Exercise prompt:
Could you repeat the records below exactly, leaving the pictures out?
○ ○ ○ ○
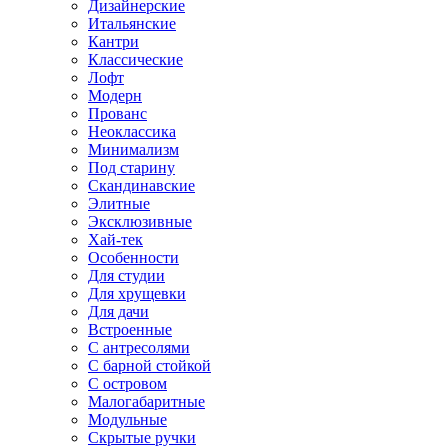
Дизайнерские
Итальянские
Кантри
Классические
Лофт
Модерн
Прованс
Неоклассика
Минимализм
Под старину
Скандинавские
Элитные
Эксклюзивные
Хай-тек
Особенности
Для студии
Для хрущевки
Для дачи
Встроенные
С антресолями
С барной стойкой
С островом
Малогабаритные
Модульные
Скрытые ручки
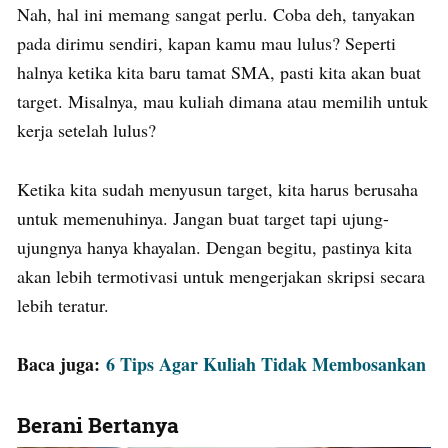
Nah, hal ini memang sangat perlu. Coba deh, tanyakan
pada dirimu sendiri, kapan kamu mau lulus? Seperti
halnya ketika kita baru tamat SMA, pasti kita akan buat
target. Misalnya, mau kuliah dimana atau memilih untuk
kerja setelah lulus?
Ketika kita sudah menyusun target, kita harus berusaha
untuk memenuhinya. Jangan buat target tapi ujung-
ujungnya hanya khayalan. Dengan begitu, pastinya kita
akan lebih termotivasi untuk mengerjakan skripsi secara
lebih teratur.
Baca juga:
6 Tips Agar Kuliah Tidak Membosankan
Berani Bertanya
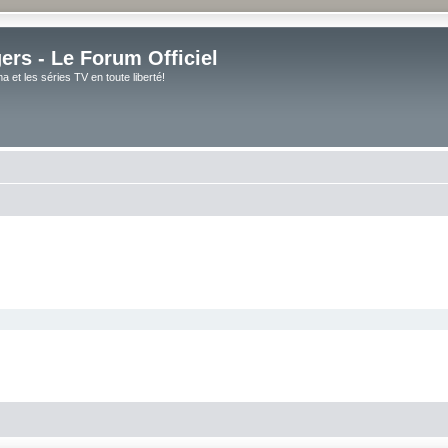
rs - Le Forum Officiel
et les séries TV en toute liberté!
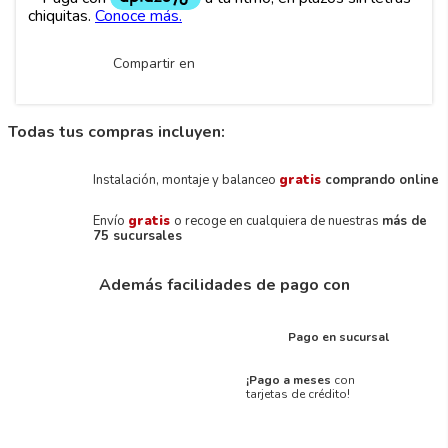
Compartir en
Todas tus compras incluyen:
Instalación, montaje y balanceo
gratis
comprando online
Envío
gratis
o recoge en cualquiera de nuestras
más de
75 sucursales
Además facilidades de pago con
Pago en sucursal
¡Pago a meses
con
tarjetas de crédito!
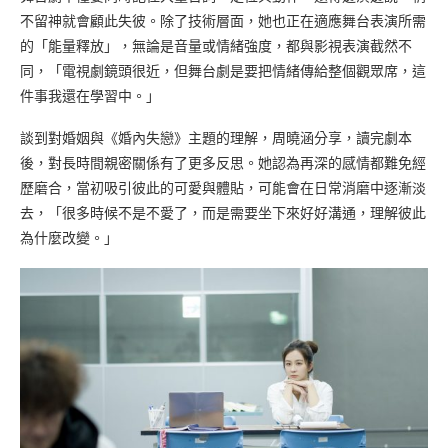
不留神就會顧此失彼。除了技術層面，她也正在適應舞台表演所需
的「能量釋放」，無論是音量或情緒強度，都與影視表演截然不
同，「電視劇鏡頭很近，但舞台劇是要把情緒傳給整個觀眾席，這
件事我還在學習中。」
談到對婚姻與《婚內失戀》主題的理解，周曉涵分享，讀完劇本
後，對長時間親密關係有了更多反思。她認為再深的感情都難免經
歷磨合，當初吸引彼此的可愛與體貼，可能會在日常消磨中逐漸淡
去，「很多時候不是不愛了，而是需要坐下來好好溝通，理解彼此
為什麼改變。」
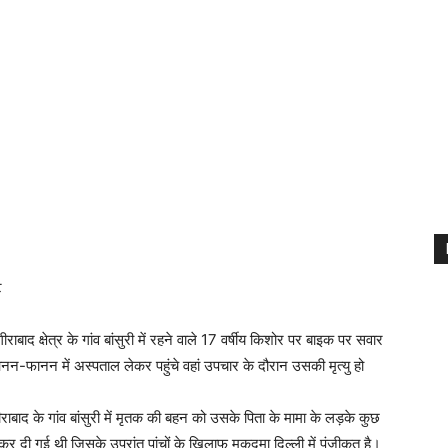
ट
बाद क्षेत्र के गांव बांसुरी में रहने वाले 17 वर्षीय किशोर पर बाइक पर सवार
न-फानन में अस्पताल लेकर पहुंचे वहां उपचार के दौरान उसकी मृत्यु हो
राबाद के गांव बांसुरी में मृतक की बहन को उसके पिता के मामा के लड़के कुछ
दी गई थी जिसके उपरांत पांचों के खिलाफ मुकदमा दिल्ली में पंजीकृत है।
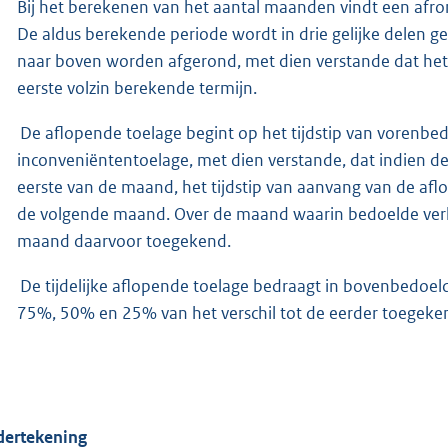
Bij het berekenen van het aantal maanden vindt een afr
De aldus berekende periode wordt in drie gelijke delen ge
naar boven worden afgerond, met dien verstande dat het
eerste volzin berekende termijn.
De aflopende toelage begint op het tijdstip van vorenbed
inconveniëntentoelage, met dien verstande, dat indien de
eerste van de maand, het tijdstip van aanvang van de afl
de volgende maand. Over de maand waarin bedoelde verla
maand daarvoor toegekend.
De tijdelijke aflopende toelage bedraagt in bovenbedoeld
75%, 50% en 25% van het verschil tot de eerder toegeke
ertekening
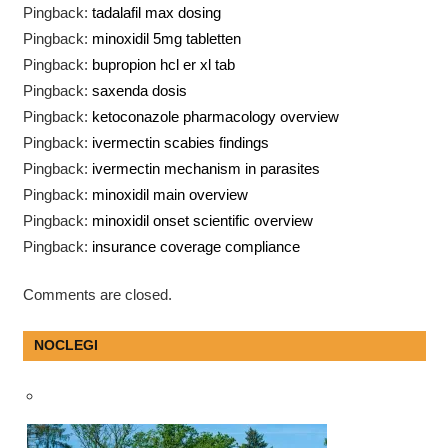
Pingback:
tadalafil max dosing
Pingback:
minoxidil 5mg tabletten
Pingback:
bupropion hcl er xl tab
Pingback:
saxenda dosis
Pingback:
ketoconazole pharmacology overview
Pingback:
ivermectin scabies findings
Pingback:
ivermectin mechanism in parasites
Pingback:
minoxidil main overview
Pingback:
minoxidil onset scientific overview
Pingback:
insurance coverage compliance
Comments are closed.
NOCLEGI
○ ○ ○ ○
Task output:
Дизайнерские
Итальянские
Кантри
Классические
Лофт
Модерн
Прованс
Неоклассика
Минимализм
Под старину
Скандинавские
Элитные
Эксклюзивные
Хай-тек
Особенности
Для студии
Для хрущевки
Для дачи
Встроенные
С антресолями
С барной стойкой
С островом
Малогабаритные
Модульные
Скрытые ручки
Nah, hal ini memang sangat perlu. Coba deh, tanyakan
pada dirimu sendiri, kapan kamu mau lulus? Seperti
halnya ketika kita baru tamat SMA, pasti kita akan buat
target. Misalnya, mau kuliah dimana atau memilih untuk
kerja setelah lulus?
Ketika kita sudah menyusun target, kita harus berusaha
untuk memenuhinya. Jangan buat target tapi ujung-
ujungnya hanya khayalan. Dengan begitu, pastinya kita
akan lebih termotivasi untuk mengerjakan skripsi secara
lebih teratur.
Baca juga:
6 Tips Agar Kuliah Tidak Membosankan
Berani Bertanya
rs - Le Forum Officiel
et les séries TV en toute liberté!
Compartir en
Todas tus compras incluyen:
Instalación, montaje y balanceo
gratis
comprando online
Envío
gratis
o recoge en cualquiera de nuestras
más de
75 sucursales
Además facilidades de pago con
Pago en sucursal
¡Pago a meses
con
tarjetas de crédito!
不留神就會顧此失彼。除了技術層面，她也正在適應舞台表演所需
的「能量釋放」，無論是音量或情緒強度，都與影視表演截然不
同，「電視劇鏡頭很近，但舞台劇是要把情緒傳給整個觀眾席，這
件事我還在學習中。」
談到對婚姻與《婚內失戀》主題的理解，周曉涵分享，讀完劇本
後，對長時間親密關係有了更多反思。她認為再深的感情都難免經
歷磨合，當初吸引彼此的可愛與體貼，可能會在日常消磨中逐漸淡
去，「很多時候不是不愛了，而是需要坐下來好好溝通，理解彼此
為什麼改變。」
ट
बाद क्षेत्र के गांव बांसुरी में रहने वाले 17 वर्षीय किशोर पर बाइक पर सवार
न-फानन में अस्पताल लेकर पहुंचे वहां उपचार के दौरान उसकी मृत्यु हो
राबाद के गांव बांसुरी में मृतक की बहन को उसके पिता के मामा के लड़के कुछ
दी गई थी जिसके उपरांत पांचों के खिलाफ मुकदमा दिल्ली में पंजीकृत है।
Bij het berekenen van het aantal maanden vindt een afr
De aldus berekende periode wordt in drie gelijke delen ge
naar boven worden afgerond, met dien verstande dat het
eerste volzin berekende termijn.
De aflopende toelage begint op het tijdstip van vorenbed
inconveniëntentoelage, met dien verstande, dat indien de
eerste van de maand, het tijdstip van aanvang van de afl
de volgende maand. Over de maand waarin bedoelde verla
maand daarvoor toegekend.
De tijdelijke aflopende toelage bedraagt in bovenbedoeld
75%, 50% en 25% van het verschil tot de eerder toegeke
ertekening
Pingback:
tadalafil max dosing
Pingback:
minoxidil 5mg tabletten
Pingback:
bupropion hcl er xl tab
Pingback:
saxenda dosis
Pingback:
ketoconazole pharmacology overview
Pingback:
ivermectin scabies findings
Pingback:
ivermectin mechanism in parasites
Pingback:
minoxidil main overview
Pingback:
minoxidil onset scientific overview
Pingback:
insurance coverage compliance
Comments are closed.
NOCLEGI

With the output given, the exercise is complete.